Give the data again exactly as written, skipping any pictures.
Data for processing below:
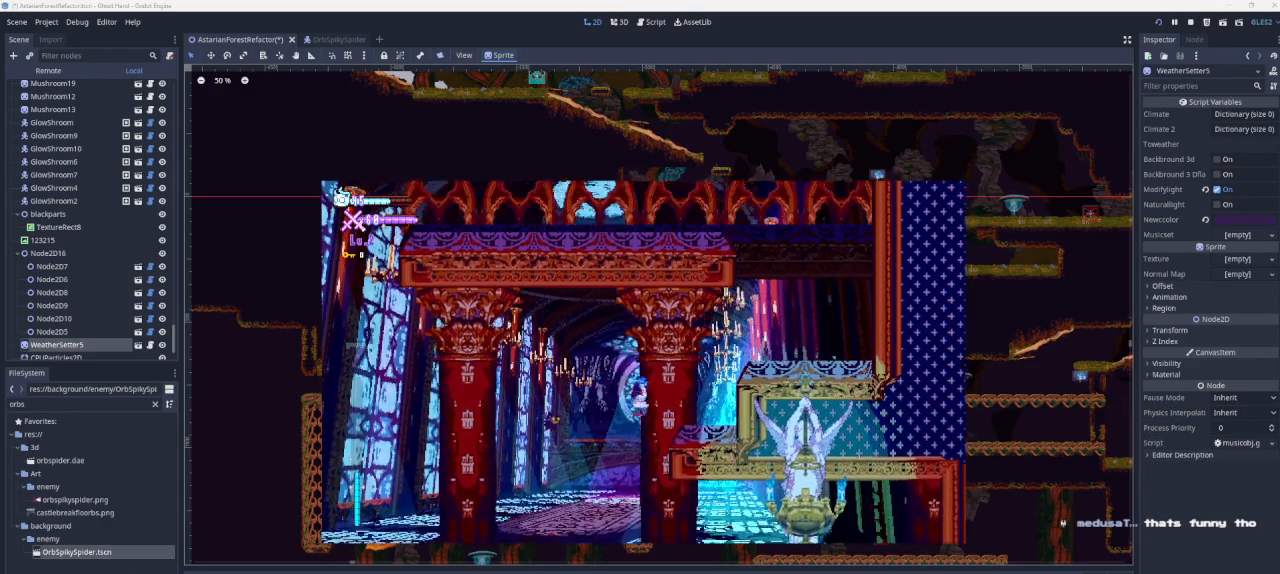
{"buttons": [], "left_stick": "right", "right_stick": "center", "events": [[300, "CROSS", "up"]]}
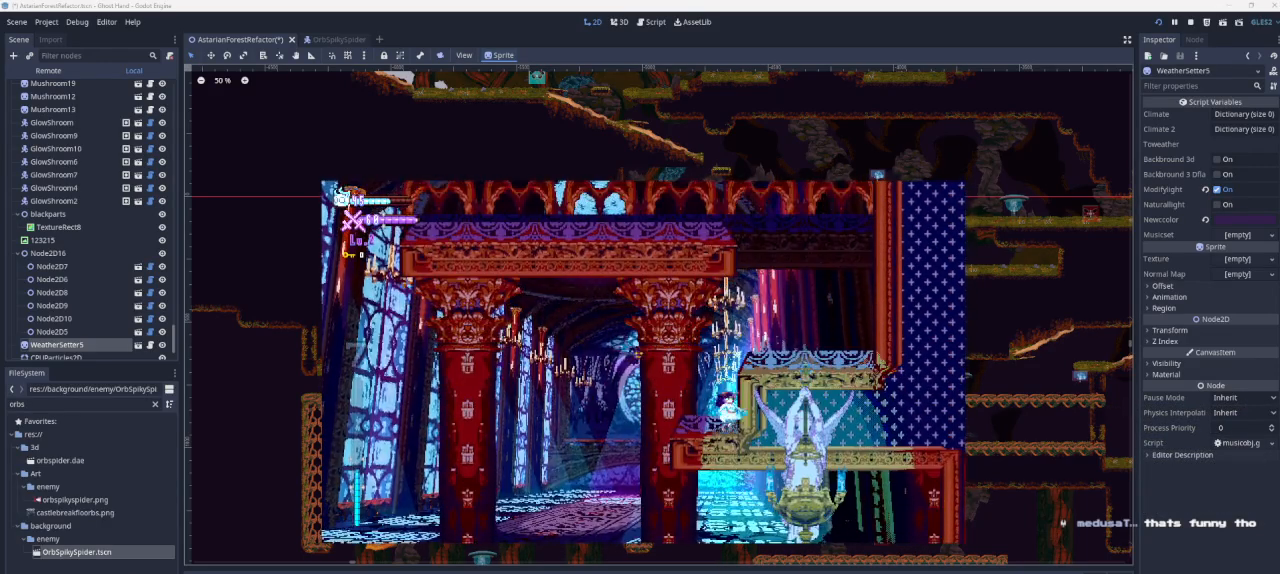
{"buttons": [], "left_stick": "right", "right_stick": "center", "events": [[33, "left_stick", "center"], [167, "CROSS", "down"], [267, "left_stick", "right"], [500, "CROSS", "up"]]}
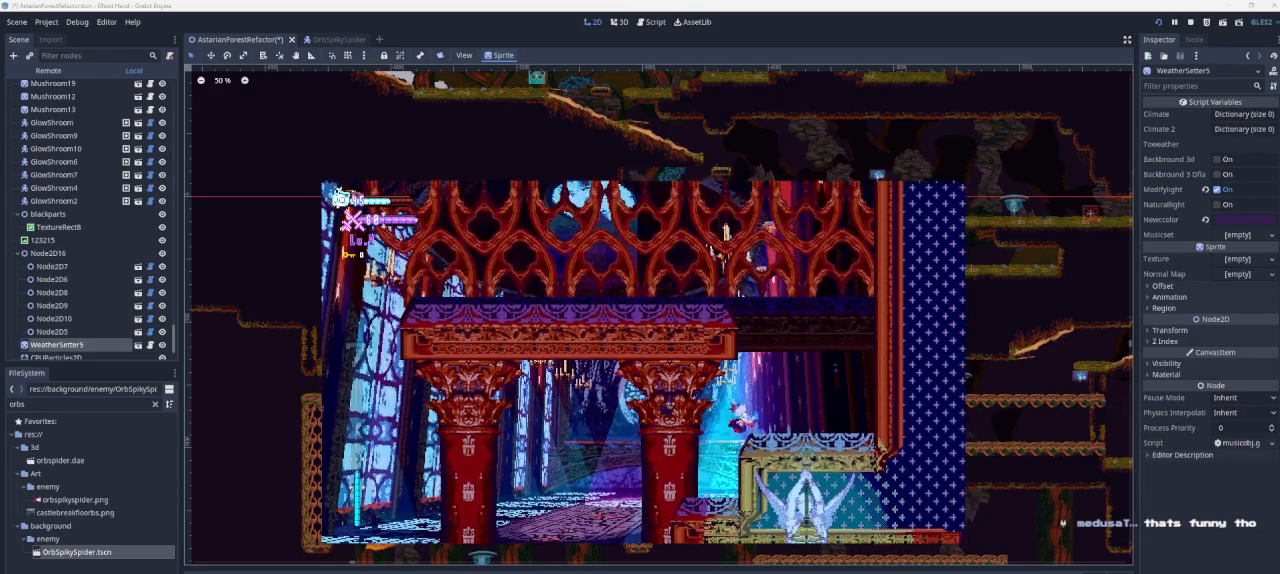
{"buttons": [], "left_stick": "center", "right_stick": "center", "events": [[100, "CROSS", "down"], [233, "CROSS", "up"], [400, "left_stick", "center"]]}
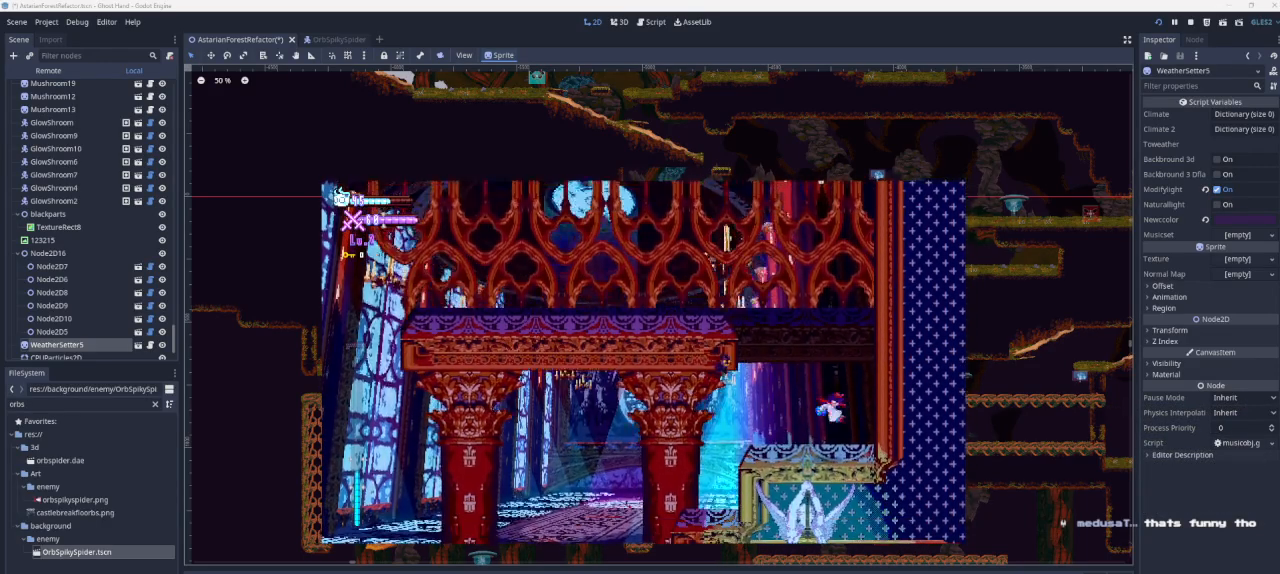
{"buttons": ["CROSS"], "left_stick": "left", "right_stick": "center", "events": [[167, "CROSS", "down"], [233, "left_stick", "left"]]}
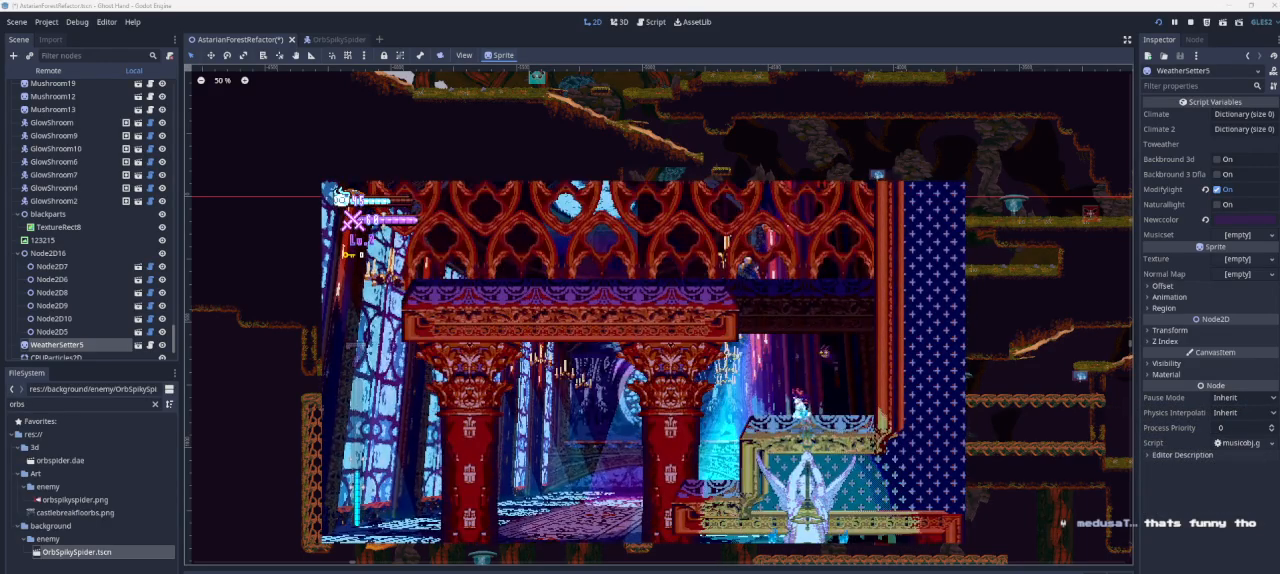
{"buttons": ["CROSS"], "left_stick": "left", "right_stick": "center", "events": [[267, "CROSS", "up"], [300, "left_stick", "center"], [367, "CROSS", "down"], [433, "left_stick", "left"]]}
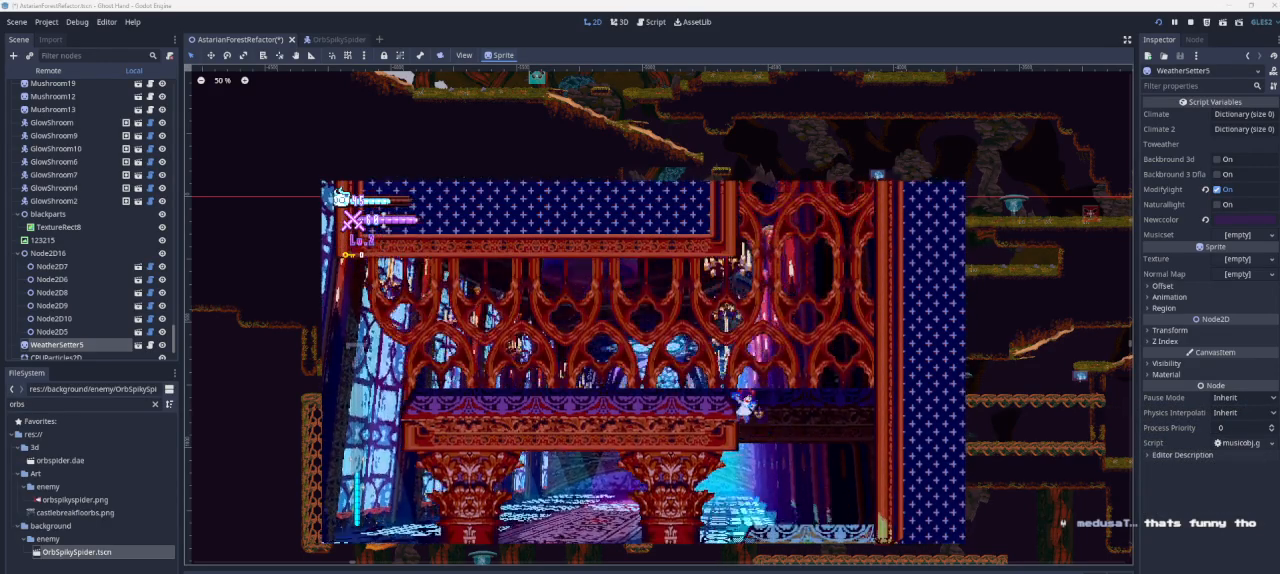
{"buttons": [], "left_stick": "right", "right_stick": "center", "events": [[200, "CROSS", "up"], [333, "left_stick", "center"], [467, "left_stick", "right"]]}
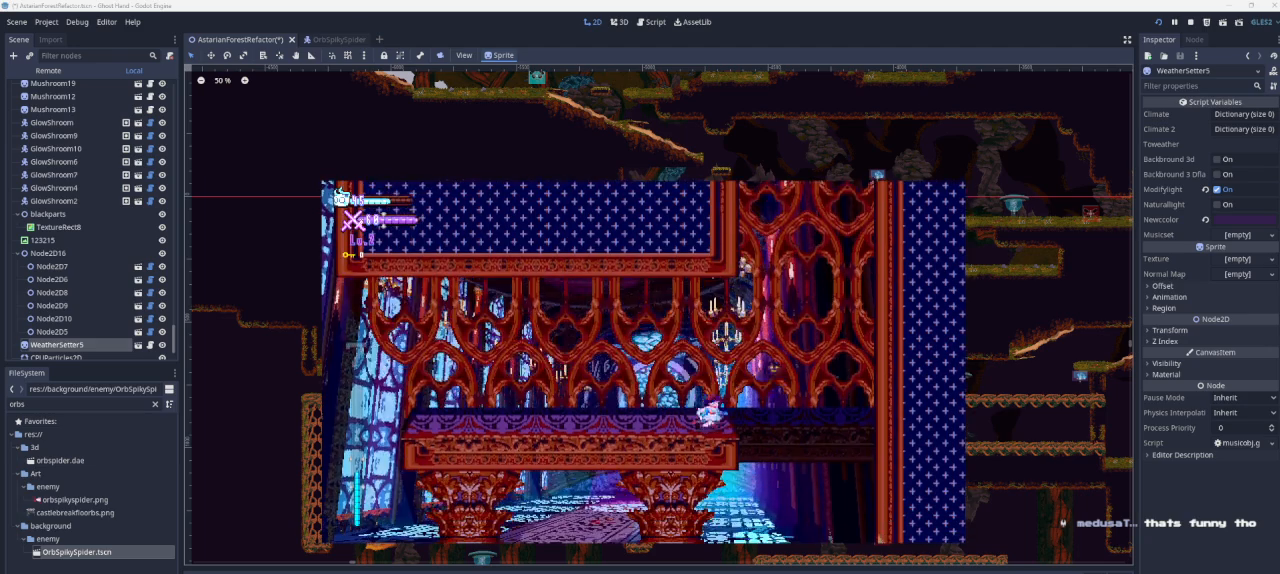
{"buttons": ["CROSS"], "left_stick": "right", "right_stick": "center", "events": [[100, "CROSS", "down"], [367, "CROSS", "up"], [467, "CROSS", "down"]]}
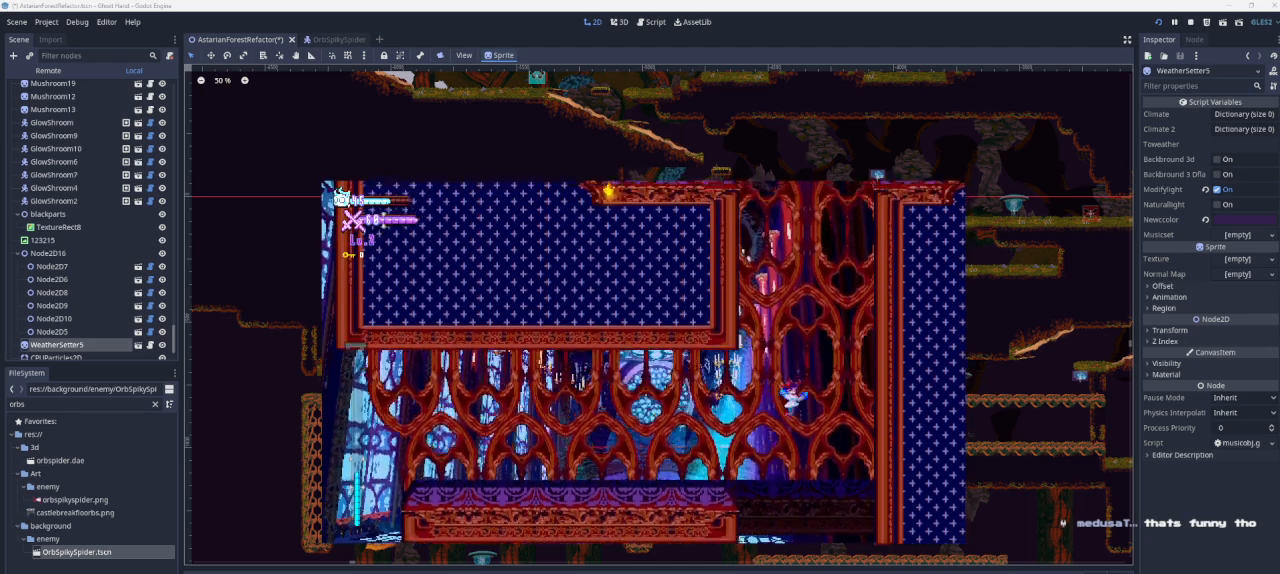
{"buttons": [], "left_stick": "right", "right_stick": "center", "events": [[500, "CROSS", "up"]]}
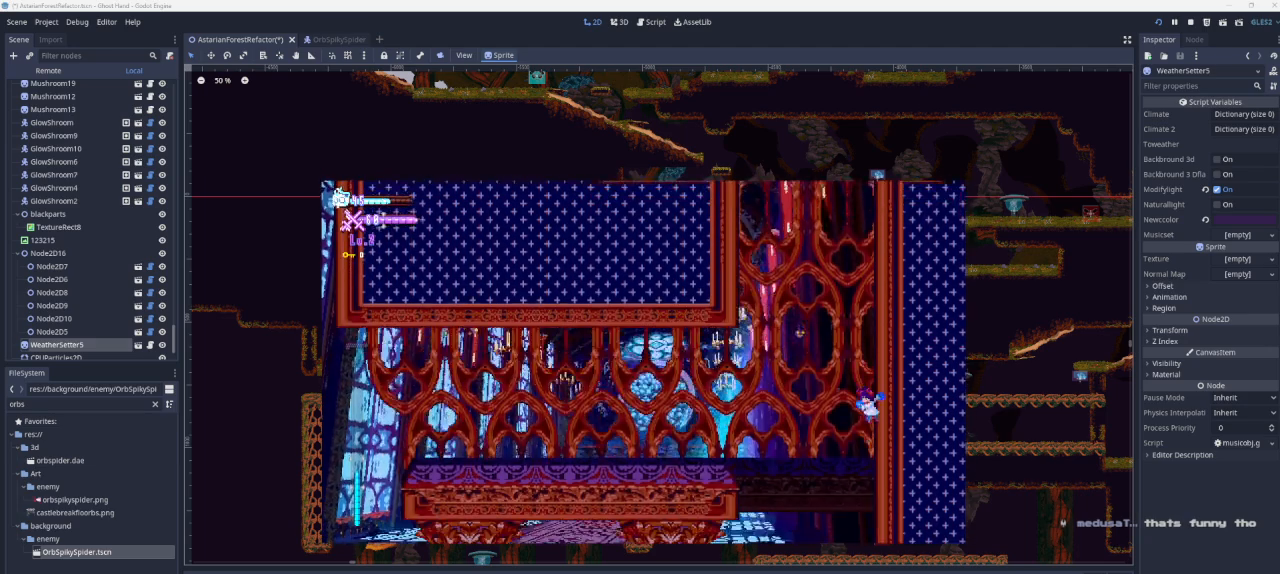
{"buttons": [], "left_stick": "left", "right_stick": "center", "events": [[67, "CROSS", "down"], [100, "left_stick", "center"], [333, "CROSS", "up"], [467, "left_stick", "left"]]}
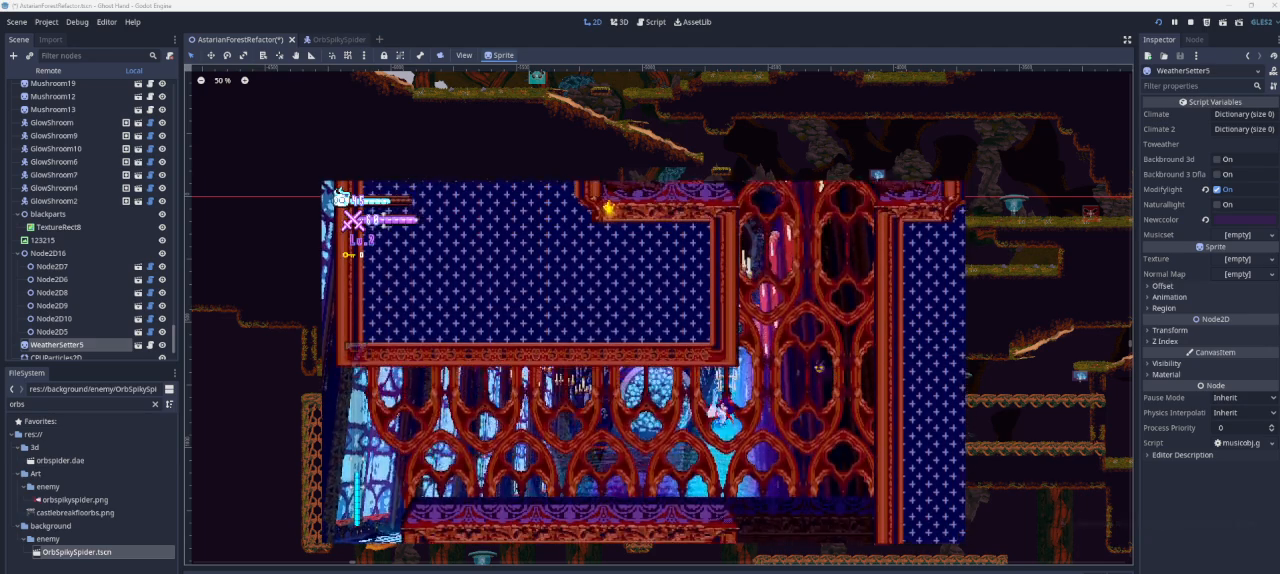
{"buttons": ["CROSS"], "left_stick": "right", "right_stick": "center", "events": [[200, "left_stick", "right"], [433, "CROSS", "down"]]}
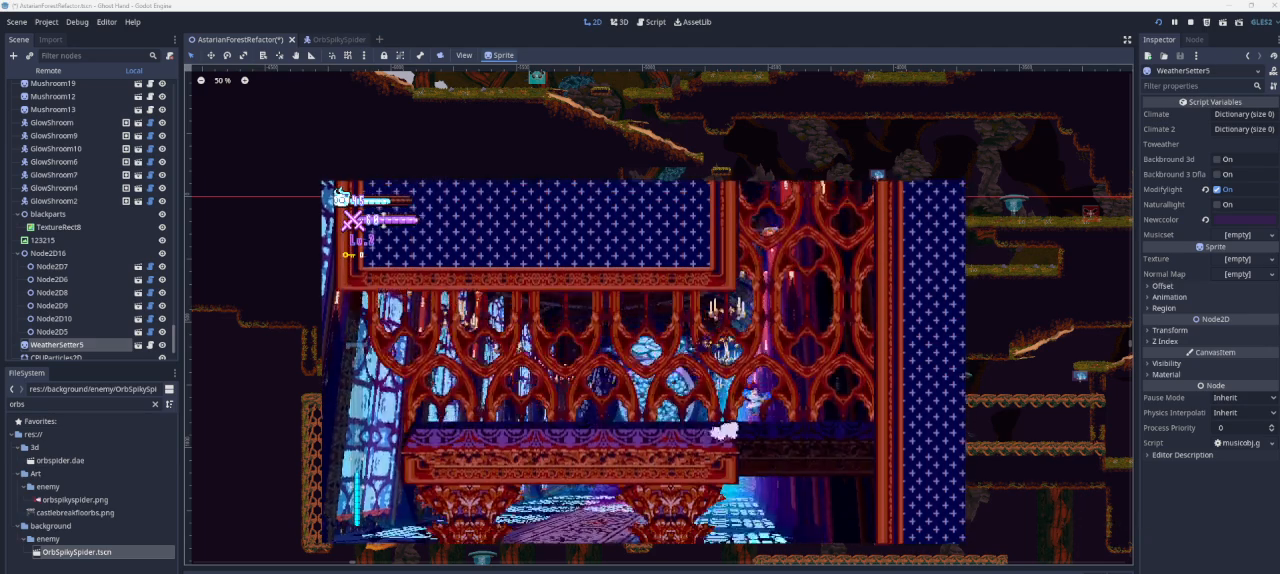
{"buttons": ["CROSS"], "left_stick": "right", "right_stick": "center", "events": []}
End of Data for processing.
## Solution to this task
{"buttons": [], "left_stick": "right", "right_stick": "center", "events": [[300, "CROSS", "up"]]}
{"buttons": [], "left_stick": "right", "right_stick": "center", "events": [[33, "left_stick", "center"], [167, "CROSS", "down"], [267, "left_stick", "right"], [500, "CROSS", "up"]]}
{"buttons": [], "left_stick": "center", "right_stick": "center", "events": [[100, "CROSS", "down"], [233, "CROSS", "up"], [400, "left_stick", "center"]]}
{"buttons": ["CROSS"], "left_stick": "left", "right_stick": "center", "events": [[167, "CROSS", "down"], [233, "left_stick", "left"]]}
{"buttons": ["CROSS"], "left_stick": "left", "right_stick": "center", "events": [[267, "CROSS", "up"], [300, "left_stick", "center"], [367, "CROSS", "down"], [433, "left_stick", "left"]]}
{"buttons": [], "left_stick": "right", "right_stick": "center", "events": [[200, "CROSS", "up"], [333, "left_stick", "center"], [467, "left_stick", "right"]]}
{"buttons": ["CROSS"], "left_stick": "right", "right_stick": "center", "events": [[100, "CROSS", "down"], [367, "CROSS", "up"], [467, "CROSS", "down"]]}
{"buttons": [], "left_stick": "right", "right_stick": "center", "events": [[500, "CROSS", "up"]]}
{"buttons": [], "left_stick": "left", "right_stick": "center", "events": [[67, "CROSS", "down"], [100, "left_stick", "center"], [333, "CROSS", "up"], [467, "left_stick", "left"]]}
{"buttons": ["CROSS"], "left_stick": "right", "right_stick": "center", "events": [[200, "left_stick", "right"], [433, "CROSS", "down"]]}
{"buttons": ["CROSS"], "left_stick": "right", "right_stick": "center", "events": []}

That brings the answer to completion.